Shale gas is trapped in geological shale formations and previously had been very difficult to extract. But U.S. companies have developed technologies to crack these tight rock formations, making output of the gas economical, and in so doing transforming the country's energy profile.
One reason for previous shale gas investment was high natural gas prices. But now a supply overhang resulting from shale output has driven U.S. gas futures to a one-year low. Shale gas output in the U.S. has also displaced imported liquefied natural gas, making more LNG available for other countries and keeping a lid on international prices.
The person said Reliance Industries intends to become an operator of its shale gas acreage and plans to acquire working knowledge and expertise of the sector before expanding its presence.
"It does not make sense to accumulate shale acreage without learning anything from it," he said.

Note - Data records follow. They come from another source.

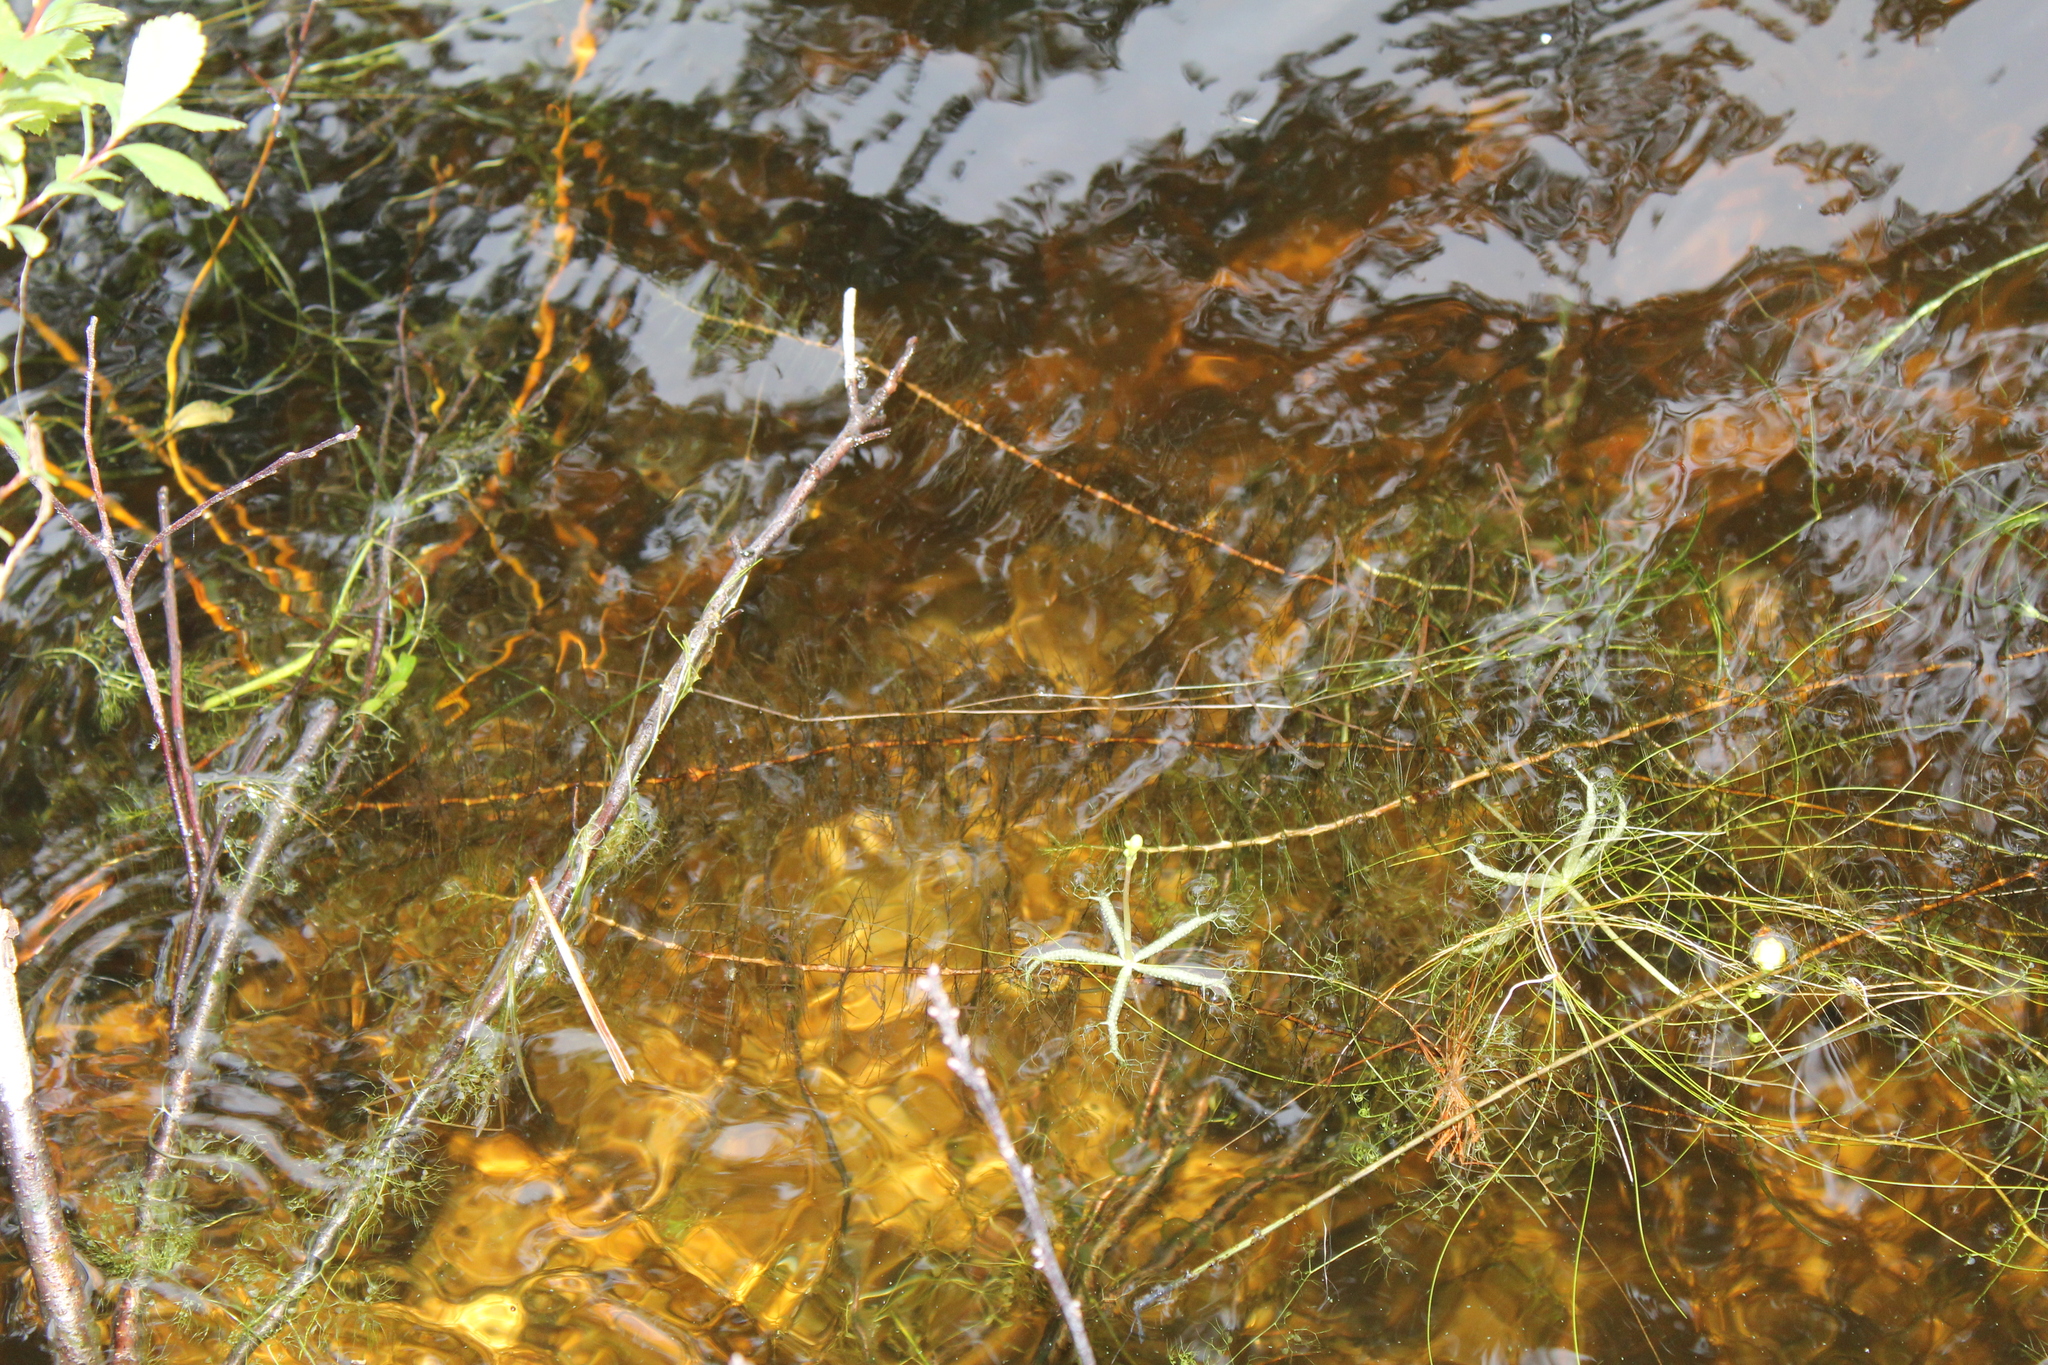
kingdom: Plantae
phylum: Tracheophyta
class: Magnoliopsida
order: Lamiales
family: Lentibulariaceae
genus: Utricularia
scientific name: Utricularia radiata
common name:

The person said the original contracts gave Reliance the right to be joint operator, but he didn't give any details of what would be required for this to happen.
China's state-run oil company Cnooc Ltd. Sunday chose shale gas for its first major investment in onshore U.S. energy assets, in a venture worth more than $2 billion.
It bought a third of Chesapeake's southern Texas shale resources for $1.1 billion, and said it would finance another $1 billion in drilling costs. Media reports said earlier that Reliance Industries was initially in talks with Chesapeake.
Analysts say companies such as Cnooc and Reliance Industries want to take the technology know-how they acquire in the U.S. to develop potentially huge gas reserves at home.
India's upstream regulator plans to have a shale gas policy in place by the end of 2011, while China's Ministry of Land and Resources has said it wants domestic annual shale gas output capacity to reach 15 billion-30 billion cubic meters by 2020, from negligible levels now.
The International Energy Agency says China alone has untapped shale gas reserves of 26 trillion cubic meters.